Après l’augmentation de la violence domestique qui s’est produite un peu partout pendant le confinement, on a reparlé de la violence contre les femmes à l’occasion du récent procès de Thonon-les- Bains. Cinq hommes ont agressé cinq femmes, à Genève, à la sortie d’une boîte de nuit, parce que l’une d’elles a refusé les avances de l’un d’entre eux. Les dégâts physiques et psychologiques sont énormes, la justice a sévi, encore heureux. De nombreuses voix intelligentes ont rappelé que ce genre de crimes n’ont rien d’accidentel, ils ont programmés, dans un régime social où les hommes sont encouragés depuis toujours à se considérer comme les propriétaires du corps des femmes. Il faut cependant creuser encore plus profond dans la structure du système patriarcal.

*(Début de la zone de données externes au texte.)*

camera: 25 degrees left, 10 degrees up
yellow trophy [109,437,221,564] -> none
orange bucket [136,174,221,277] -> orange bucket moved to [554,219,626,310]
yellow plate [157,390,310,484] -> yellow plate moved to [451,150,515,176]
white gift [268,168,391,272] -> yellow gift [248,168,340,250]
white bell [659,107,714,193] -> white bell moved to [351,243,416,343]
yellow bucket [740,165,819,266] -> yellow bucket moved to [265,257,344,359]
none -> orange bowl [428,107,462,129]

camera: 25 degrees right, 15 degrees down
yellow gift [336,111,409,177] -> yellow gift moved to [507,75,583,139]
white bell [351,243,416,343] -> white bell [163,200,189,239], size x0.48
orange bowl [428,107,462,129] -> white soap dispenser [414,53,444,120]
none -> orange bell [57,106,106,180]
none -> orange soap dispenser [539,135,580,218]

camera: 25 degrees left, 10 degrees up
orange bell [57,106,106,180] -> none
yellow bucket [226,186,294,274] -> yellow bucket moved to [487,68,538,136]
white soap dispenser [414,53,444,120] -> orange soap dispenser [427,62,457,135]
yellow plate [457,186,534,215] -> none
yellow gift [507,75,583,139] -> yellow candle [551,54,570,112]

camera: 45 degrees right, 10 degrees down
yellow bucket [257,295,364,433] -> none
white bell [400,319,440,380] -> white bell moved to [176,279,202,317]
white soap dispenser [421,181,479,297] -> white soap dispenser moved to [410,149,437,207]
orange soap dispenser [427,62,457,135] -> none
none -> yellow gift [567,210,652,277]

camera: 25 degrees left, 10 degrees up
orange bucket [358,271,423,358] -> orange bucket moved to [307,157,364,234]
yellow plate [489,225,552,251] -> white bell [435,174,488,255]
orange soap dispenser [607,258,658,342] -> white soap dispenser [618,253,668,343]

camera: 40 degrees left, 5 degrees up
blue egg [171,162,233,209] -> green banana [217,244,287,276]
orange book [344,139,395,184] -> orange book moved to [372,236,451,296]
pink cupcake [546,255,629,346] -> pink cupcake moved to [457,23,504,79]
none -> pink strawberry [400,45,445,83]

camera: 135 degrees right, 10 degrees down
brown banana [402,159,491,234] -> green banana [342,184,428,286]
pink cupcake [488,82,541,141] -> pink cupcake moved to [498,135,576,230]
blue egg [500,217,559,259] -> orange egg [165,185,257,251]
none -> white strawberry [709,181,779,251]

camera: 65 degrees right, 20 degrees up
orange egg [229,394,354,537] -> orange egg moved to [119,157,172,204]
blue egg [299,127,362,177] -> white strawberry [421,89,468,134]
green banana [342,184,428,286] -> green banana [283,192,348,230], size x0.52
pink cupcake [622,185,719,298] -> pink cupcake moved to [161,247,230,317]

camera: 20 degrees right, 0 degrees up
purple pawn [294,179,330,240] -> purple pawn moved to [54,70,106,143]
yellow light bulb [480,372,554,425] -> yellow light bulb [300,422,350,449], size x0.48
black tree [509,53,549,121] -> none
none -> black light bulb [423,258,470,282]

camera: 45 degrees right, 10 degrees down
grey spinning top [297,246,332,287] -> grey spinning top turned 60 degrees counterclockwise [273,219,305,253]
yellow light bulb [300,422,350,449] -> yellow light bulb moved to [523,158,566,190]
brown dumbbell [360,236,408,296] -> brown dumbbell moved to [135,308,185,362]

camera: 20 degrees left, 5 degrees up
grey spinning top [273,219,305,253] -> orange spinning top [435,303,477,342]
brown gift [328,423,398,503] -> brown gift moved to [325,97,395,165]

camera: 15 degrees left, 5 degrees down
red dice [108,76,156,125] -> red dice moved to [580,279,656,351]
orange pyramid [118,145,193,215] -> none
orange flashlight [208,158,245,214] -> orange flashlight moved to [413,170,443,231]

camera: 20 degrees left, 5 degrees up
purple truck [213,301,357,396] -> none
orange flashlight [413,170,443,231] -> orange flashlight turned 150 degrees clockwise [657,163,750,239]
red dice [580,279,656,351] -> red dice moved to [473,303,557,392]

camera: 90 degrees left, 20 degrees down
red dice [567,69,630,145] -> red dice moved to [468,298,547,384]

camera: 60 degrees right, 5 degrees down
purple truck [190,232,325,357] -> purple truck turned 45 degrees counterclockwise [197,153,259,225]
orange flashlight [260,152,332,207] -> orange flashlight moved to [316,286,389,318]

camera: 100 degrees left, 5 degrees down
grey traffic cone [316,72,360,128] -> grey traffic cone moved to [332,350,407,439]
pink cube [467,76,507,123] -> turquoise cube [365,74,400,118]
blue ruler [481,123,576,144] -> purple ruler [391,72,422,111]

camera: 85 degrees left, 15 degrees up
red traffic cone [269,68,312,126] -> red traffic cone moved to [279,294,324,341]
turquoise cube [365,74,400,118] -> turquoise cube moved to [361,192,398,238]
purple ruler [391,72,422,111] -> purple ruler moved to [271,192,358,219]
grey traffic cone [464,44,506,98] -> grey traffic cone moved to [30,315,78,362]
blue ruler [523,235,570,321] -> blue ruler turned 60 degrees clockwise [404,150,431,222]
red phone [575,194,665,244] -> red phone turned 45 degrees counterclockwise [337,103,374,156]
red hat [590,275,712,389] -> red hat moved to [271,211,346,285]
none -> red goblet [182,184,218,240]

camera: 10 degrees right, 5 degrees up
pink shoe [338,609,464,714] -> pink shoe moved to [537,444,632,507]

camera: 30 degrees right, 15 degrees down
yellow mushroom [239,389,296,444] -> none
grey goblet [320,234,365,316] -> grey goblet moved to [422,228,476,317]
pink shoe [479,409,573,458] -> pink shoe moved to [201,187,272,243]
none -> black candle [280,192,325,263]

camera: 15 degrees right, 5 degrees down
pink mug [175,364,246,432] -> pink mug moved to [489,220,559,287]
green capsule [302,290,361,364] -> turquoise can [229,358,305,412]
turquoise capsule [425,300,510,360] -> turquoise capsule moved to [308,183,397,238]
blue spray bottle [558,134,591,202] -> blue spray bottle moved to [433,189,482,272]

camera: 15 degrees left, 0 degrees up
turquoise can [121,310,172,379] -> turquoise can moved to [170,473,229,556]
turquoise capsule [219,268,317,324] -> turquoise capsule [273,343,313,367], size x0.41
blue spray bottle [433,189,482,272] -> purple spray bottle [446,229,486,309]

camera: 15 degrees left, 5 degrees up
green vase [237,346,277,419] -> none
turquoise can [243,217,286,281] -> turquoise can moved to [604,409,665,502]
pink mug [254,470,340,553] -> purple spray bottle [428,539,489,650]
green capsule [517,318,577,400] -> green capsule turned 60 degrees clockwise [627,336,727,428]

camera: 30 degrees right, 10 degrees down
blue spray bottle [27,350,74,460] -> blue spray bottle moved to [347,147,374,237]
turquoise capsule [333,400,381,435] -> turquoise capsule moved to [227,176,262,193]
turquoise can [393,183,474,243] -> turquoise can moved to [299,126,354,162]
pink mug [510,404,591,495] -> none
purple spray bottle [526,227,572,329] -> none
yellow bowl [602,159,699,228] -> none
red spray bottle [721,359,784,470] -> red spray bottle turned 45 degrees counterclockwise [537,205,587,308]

J’y pensais en relisant quelques Maigret, certains soirs de compote cérébrale. Eh oui, j’adore relire les Maigret, avec ce commissaire fumeur et alcoolisé, cette densité humaine à couper au couteau, ce Paris et cette France d’antan, comme de vieilles pantoufles. Et Madame Maigret, dont certains exégètes se plaisent à souligner qu’elle a, elle aussi, une personnalité. C’est possible. Mais ce qui me frappe à chaque relecture (c’est-à- dire, environ une fois toutes les décennies), c’est la hiérarchie entre les deux membres du couple.

Madame Maigret ne prend jamais d’initiatives, qu’il s’agisse d’aller en vacances, au cinéma ou au restaurant. Madame Maigret tient un repas prêt, qui sera ou ne sera pas mangé. Madame Maigret ne souffle mot quand son mari lui enjoint de renoncer à ses programmes pour se plier aux siens. Et le pire, c’est que, comme dirait l’autre, il faut imaginer Madame Maigret heureuse, parce que ça fait des millénaires qu’on lui explique que pour une femme, le bonheur, c’est d’être une seconde aimée. C’était vers le milieu du siècle dernier, autant dire hier.

Vous allez me demander, qu’est-ce que cela a à voir avec l’agression de Genève, alors que Maigret est le moins violent des maris, et que de surcroît Madame Maigret ne va jamais en boîte ? Je vous réponds : tout ! Absolument tout ! L’origine est la même, la hiérarchisation des sexes. L’infériorisation subreptice des femmes dans l’ordre social et familial, qui persiste sous le vernis égalitaire actuel, et leur infériorisation brutale par l’agression physique sont deux aspects d’un même phénomène.

Et le vrai problème, savez-vous, c’est que même moi, j’adore relire les Maigret.